Do erschampten sich ir liehten ougen:
doch neic si mir schône.
daz wart mir ze lône.
wirt mirs iht mêr, daz trage ich tougen.

‚Ir sît sô wol getân,
daz ich iu mîn schapel gerne geben will,
So ichz aller beste hân.
wîzer unde rôter bluomen weiz ich vil.
Die stênt sô verre in jener heide.
dâ si schône entspringent
und die vogele singent,
dâ suln wir si brechen beide.‘

Mich dúhte daz mir nie
lieber wurde, danne mir ze muote was.
Die bluomen vielen ie
von dem boume bî uns nider an daz gras.
Seht, dô muost ich von fröiden lachen,
do ich sô wünneclîche
was in troume rîche,
dô taget ez und muos ich wachen.

Mir ist von ir geschehen,
daz ich disen sumer allen meiden muoz
Vast under d’ougen sehen:
lîhte wirt mir einiu: so ist mir sorgen buoz.
Waz obe si gêt an disem tanze?
frouwe, dur iur güete
rucket ûf die hüete:
owê gesæhe ichs under kranze!

 

„Nehmt, meine Dame, diesen Kranz“,
so sprach ich zu einer jungen Schönen.
„Ihr zieret mit ihm den Tanz,
wenn schöne Blumen euer Haar verwöhnen.
Wären Edelsteine mir zu eigen,
die müßten Euch zu Häupten prangen,
das dürftet Ihr verlangen.
Meine Treue würde so ich zeigen.“

Sie nahm, was ich ihr bot,
einem Kinde gleich, das Artigkeit bezeigt.
Ihre Wangen wurden rot,
wie die Rose, der die Lilie sich neigt.
Sie schlug die Augen schamhaft nieder,
und machte einen anmutigen Knicks.
So ward mir die Gunst des Augenblicks.
Gewährt sie mir noch mehr, vertrau ichʼs keinem meiner Lieder.

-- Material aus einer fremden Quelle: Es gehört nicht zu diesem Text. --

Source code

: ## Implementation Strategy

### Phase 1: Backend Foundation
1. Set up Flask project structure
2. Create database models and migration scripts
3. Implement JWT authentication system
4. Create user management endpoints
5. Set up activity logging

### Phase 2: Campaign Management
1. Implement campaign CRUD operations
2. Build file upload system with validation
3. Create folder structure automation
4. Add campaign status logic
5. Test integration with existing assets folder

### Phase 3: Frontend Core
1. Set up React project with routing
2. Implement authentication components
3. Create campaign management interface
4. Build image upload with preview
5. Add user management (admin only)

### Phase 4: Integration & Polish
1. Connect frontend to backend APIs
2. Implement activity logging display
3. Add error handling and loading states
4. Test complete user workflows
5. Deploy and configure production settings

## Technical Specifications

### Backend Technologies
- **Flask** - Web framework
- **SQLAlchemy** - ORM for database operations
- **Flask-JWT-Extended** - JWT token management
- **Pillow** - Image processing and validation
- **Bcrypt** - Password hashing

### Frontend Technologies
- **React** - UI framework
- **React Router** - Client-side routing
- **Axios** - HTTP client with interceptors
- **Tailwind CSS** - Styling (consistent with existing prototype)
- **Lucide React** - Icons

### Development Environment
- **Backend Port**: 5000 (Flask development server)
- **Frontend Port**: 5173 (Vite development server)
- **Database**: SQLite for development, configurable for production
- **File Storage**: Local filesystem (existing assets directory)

„Ihr wollt mir so gefallen,
daß ich meinen Kranz Euch gerne geben will,
es ist der schönste von meinen allen.
Ich kenne der weißen und roten Blumen viel.
Sie blühen auf jener Heide,
wo sie voll Anmut entspringen
und wo die Vögel singen,
da wollen sie pflücken wir beide.“

Mir dünkte, was mein Gemüte
da erfüllte war Glückes Übermaß.
Es schneite Blüte um Blüte
nieder von dem Baume auf das Gras.
Seht, da hab ich vor Freude gelacht,
als ich so wunderbar
im Traum beglücket war,
dann brach an der Tag, ich bin erwacht.

So verzaubert bin ich von ihr,
daß ich diesen Sommer allen Mädchen groß
in die Augen schaue hier:
Vielleicht erscheint sie mir: Dann bin ich allen Kummer los.
Was, wenn sie sich mischt in diesen Tanz?
Meine Lieben, tut mir die Güte
und hebt ein wenig eure Hüte:
Ach, erblickte ich sie unter dem Kranz!